In November 2016, the ISS was boosted to a mean altitude of 406.5 km, and then fell steadily to 404.5 km over the subsequent three month interval (92 d).

3.  What is the orbital speed of the ISS at an altitude of about 400 km?  (Ans: 7.66 km/s)

4.  From November 2016 to February 2017, the altitude decreased by 2 km.  Verify that \boldsymbol{\left | dr/dt \right |\ll v_{c}}, as asserted above.

5.  Calculate the change in the orbital speed \boldsymbol{v_{c}} during that three month period.  (Hint:  \boldsymbol{\Delta v/v_{c}=(?)\Delta r/r}.  Ans: \boldsymbol{\Delta v_{c}=1.13\: \textup{m/s}})

▶ _DATA EXCERPTS_
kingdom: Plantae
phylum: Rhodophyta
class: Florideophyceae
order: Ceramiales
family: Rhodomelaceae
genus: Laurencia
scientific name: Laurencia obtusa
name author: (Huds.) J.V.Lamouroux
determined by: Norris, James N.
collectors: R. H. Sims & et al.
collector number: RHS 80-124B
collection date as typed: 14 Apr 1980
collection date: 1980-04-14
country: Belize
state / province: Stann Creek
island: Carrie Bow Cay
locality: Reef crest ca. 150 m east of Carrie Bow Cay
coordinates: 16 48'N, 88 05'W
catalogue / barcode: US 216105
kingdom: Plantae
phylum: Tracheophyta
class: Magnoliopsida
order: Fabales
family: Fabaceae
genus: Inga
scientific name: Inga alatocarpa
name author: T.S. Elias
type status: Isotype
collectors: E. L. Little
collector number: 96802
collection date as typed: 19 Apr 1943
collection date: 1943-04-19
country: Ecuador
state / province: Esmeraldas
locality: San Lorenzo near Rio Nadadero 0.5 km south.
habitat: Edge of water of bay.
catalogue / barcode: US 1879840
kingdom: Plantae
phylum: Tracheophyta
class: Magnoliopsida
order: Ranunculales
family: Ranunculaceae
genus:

▶ _GIVEN TASK_
In the passage on the ISS orbit, what mean altitude was the station boosted to in November 2016?

▶ _THE RESPONSE_
406.5 km